(O que fazer)
- a) Transcreva, por favor, todo o trecho da coluna que vai de "envergonhado por dividir" até "acontece nesta Copa.".
- b) Segundo a coluna, com qual jogador Ronaldo passou a dividir o recorde de gols em Copas do Mundo?

(Trecho do documento)
↓
Argentinos são os outros!

Nada a ver

Tutty Vasques, O Estado de S.Paulo

24 Junho 2014 | 02h06

Ronaldo não precisa ficar

envergonhado por dividir desde

sábado o recorde de gols em Copas do Mundo com o alemão Klose. De um mês pra cá, como se sabe, o

Fenômeno deu pra sentir vergonha de tudo que acontece nesta Copa.

Diplomacia em jogo

Entreouvido ontem na reabertura dos trabalhos da ONU, numa roda de diplomatas apaixonados pelo futebol, acerca da Copa no Brasil: "Só

mesmo a Argentina para fazer

todo mundo torcer pelo Irã!".

Grandes coisas

Barack Obama tornou-se o primeiro presidente do mundo a ganhar

um busto feito com escâneres e

impressoras 3D. Isso quer dizer o

seguinte: nada, rigorosamente nada!

Macaca expiatória

Começou a caça às bruxas em Lisboa: "Quem foi o estúpido que inventou de transformar a Ponte Preta na casa da seleção de Portugal no Brasil, ó pá?!" - perguntam-se os gajos uns ao outros no Chiado.

Persona non grata

Muito mais que uma vaga nas

oitavas de final, Itália x Uruguai põe em jogo nesta terça-feira,

em Natal, a fama de pé-frio de Mick Jagger, que no domingo

apostou todas as suas fichas

no time de Bufon, Pirlo & Cia.

Uma vitória dos uruguaios

pode até cancelar a vinda do

cantor ao Brasil por absoluta

falta de clima para ele nos

estádios da Copa. Ingleses

e portugueses foram as

primeiras vítimas dos

prognósticos positivos do

líder dos Rolling Stones.

A Espanha foi a primeira a mostrar que não é mais aquela - o que assistimos nesta Copa foi, sabe-se agora, a ex-Espanha. A Bélgica, cá pra nós, também não é essa Bélgica toda que falavam, mas é fora de campo que a questão da identidade nacional no planeta bola mais surpreende o observador brasileiro: os verdadeiros argentinos - pasmem! - são chilenos!

Sabe aquele cara folgado, provocador, espaçoso, presunçoso, marrento e brigão, personagem que a rivalidade do futebol transformou em clichê de argentino muito além das fronteiras das arquibancadas? O estereótipo virou casaca! Sai por aí em bandos, aos gritos de chi-chi-chi-le-le-le, protagonizando a maioria das raras confusões extracampo nesta Copa.

O torcedor chileno está tão irreconhecível quanto a própria seleção do Chile, que ontem perdeu para a Holanda, mas andou jogando o que se esperava - e ainda não se viu - da Argentina. Enfim, como diz o Caetano, "a verdadeira Bahia é o Rio Grande do Sul".
↑
(Registros salvos)
↓
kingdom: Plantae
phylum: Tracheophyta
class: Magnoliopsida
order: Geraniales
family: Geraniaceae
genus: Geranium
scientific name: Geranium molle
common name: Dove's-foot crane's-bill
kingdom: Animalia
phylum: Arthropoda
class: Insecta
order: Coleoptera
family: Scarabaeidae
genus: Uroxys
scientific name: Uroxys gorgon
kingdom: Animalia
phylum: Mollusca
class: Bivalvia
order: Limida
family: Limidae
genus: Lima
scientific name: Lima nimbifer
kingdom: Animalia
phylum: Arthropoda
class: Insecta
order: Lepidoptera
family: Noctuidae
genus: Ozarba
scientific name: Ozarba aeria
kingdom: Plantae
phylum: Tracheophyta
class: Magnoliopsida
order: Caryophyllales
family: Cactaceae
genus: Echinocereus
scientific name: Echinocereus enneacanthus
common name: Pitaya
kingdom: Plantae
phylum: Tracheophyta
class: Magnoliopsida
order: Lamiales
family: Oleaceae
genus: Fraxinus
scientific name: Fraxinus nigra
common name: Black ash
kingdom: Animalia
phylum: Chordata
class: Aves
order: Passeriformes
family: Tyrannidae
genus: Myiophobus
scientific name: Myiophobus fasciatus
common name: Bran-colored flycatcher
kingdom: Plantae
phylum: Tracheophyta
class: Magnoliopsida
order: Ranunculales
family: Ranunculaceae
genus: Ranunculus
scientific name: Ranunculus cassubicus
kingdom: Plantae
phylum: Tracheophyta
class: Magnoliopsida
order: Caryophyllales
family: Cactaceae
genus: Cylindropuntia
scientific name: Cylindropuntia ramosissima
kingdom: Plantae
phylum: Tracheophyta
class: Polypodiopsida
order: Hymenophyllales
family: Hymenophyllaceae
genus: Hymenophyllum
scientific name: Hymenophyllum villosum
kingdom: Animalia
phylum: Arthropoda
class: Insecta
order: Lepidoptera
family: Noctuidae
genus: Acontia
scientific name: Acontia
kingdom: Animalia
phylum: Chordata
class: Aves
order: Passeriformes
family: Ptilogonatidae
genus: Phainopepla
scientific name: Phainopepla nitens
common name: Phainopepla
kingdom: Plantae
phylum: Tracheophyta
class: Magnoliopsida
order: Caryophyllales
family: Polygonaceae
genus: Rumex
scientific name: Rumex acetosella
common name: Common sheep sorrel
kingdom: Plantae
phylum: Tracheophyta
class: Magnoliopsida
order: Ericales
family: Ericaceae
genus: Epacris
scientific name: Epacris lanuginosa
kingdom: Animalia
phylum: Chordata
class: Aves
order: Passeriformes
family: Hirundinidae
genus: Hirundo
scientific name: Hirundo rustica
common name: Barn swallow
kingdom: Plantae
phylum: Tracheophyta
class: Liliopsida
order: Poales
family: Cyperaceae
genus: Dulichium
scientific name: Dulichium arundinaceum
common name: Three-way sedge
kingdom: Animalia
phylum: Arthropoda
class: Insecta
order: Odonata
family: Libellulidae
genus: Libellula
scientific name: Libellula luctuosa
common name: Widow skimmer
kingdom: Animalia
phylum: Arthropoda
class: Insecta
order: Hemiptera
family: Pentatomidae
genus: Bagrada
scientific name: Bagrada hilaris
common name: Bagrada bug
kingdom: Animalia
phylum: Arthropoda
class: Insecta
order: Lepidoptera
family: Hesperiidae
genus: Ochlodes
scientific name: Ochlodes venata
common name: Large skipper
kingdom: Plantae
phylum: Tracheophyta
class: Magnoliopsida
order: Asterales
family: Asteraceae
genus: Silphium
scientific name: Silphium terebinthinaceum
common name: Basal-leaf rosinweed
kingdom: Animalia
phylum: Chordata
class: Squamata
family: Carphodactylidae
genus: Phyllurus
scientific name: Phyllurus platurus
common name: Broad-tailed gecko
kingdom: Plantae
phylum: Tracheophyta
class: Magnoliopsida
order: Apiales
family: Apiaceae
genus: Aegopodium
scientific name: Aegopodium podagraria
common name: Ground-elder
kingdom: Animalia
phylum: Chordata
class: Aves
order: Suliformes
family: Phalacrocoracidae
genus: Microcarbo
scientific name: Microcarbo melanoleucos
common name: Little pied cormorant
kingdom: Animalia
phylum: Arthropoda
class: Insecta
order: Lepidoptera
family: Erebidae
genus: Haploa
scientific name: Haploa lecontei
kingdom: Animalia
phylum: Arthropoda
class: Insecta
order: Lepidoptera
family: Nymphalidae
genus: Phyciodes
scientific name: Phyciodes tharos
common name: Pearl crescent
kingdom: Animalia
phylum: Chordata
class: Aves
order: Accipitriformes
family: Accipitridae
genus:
↑
(Respostas por item)
- a)
envergonhado por dividir desde

sábado o recorde de gols em Copas do Mundo com o alemão Klose. De um mês pra cá, como se sabe, o

Fenômeno deu pra sentir vergonha de tudo que acontece nesta Copa.

- b) Com o alemão Klose.